◆ Assignment 1 ◆
From the thread below about renaming columns in R data frames, write down everything from "But get the" down to "in each dataset)." word for word.

◆ Reading passage ◆

I am using a for loop to read in multiple csv files and naming the datasets import1, import2, etc. For example:
assign(paste("import",i,sep=""), read.csv(files[i], header=FALSE))
However, I now want to rename the variables in each dataset. I have tried the following:
names(as.name(paste("import",i,sep=""))) <- c("xxxx", "yyyy")
But get the error "target of assignment expands to non-language object". (I need to change the name of variables in each dataset within the loop as the variable names need to be different in each dataset).
Any suggestions on how to do this would be much appreciated.
Thanks.
While I do agree it would be much better to keep your data.frames in a list rather than creating a bunch of variables in your global environment, you can also set names when you read the files in
assign(paste("import",i,sep=""),
read.csv(files[i], header=FALSE, col.names=c("xxxx", "yyyy")))
Using assign() isn't very "R-like".
A better approach would be to read the files into a list of data.frames, instead of one data.frame object per file. Assuming files is the vector of file names (as you imply above):
import <- lapply(files, read.csv, header=FALSE)
Then if you want to operate on each data.frame in the list using a loop, you easily can:
for (i in seq_along(import)) names(import[[i]]) <- c('xxx', 'yyy')

[Saved data entries]
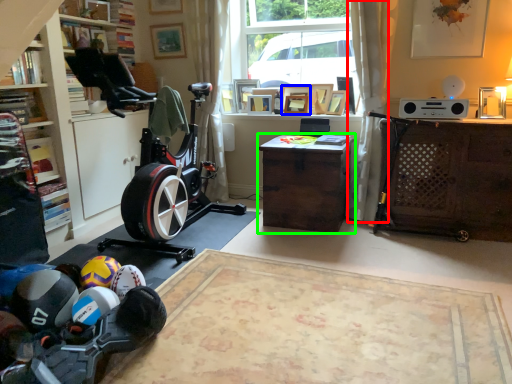
Question: Based on their relative distances, which object is nearer to curtain (highlighted by a red box)? Choose from picture frame (highlighted by a blue box) and desk (highlighted by a green box).

Choices:
 (A) picture frame
 (B) desk

Answer: (B)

◆ Assignment 2 ◆
Extract all the rows of saved data entries above and reproduce their lines verbatim, omitting the pictures.

◆ Worked solution 1 ◆
But get the error "target of assignment expands to non-language object". (I need to change the name of variables in each dataset within the loop as the variable names need to be different in each dataset).

◆ Worked solution 2 ◆
Question: Based on their relative distances, which object is nearer to curtain (highlighted by a red box)? Choose from picture frame (highlighted by a blue box) and desk (highlighted by a green box).

Choices:
 (A) picture frame
 (B) desk

Answer: (B)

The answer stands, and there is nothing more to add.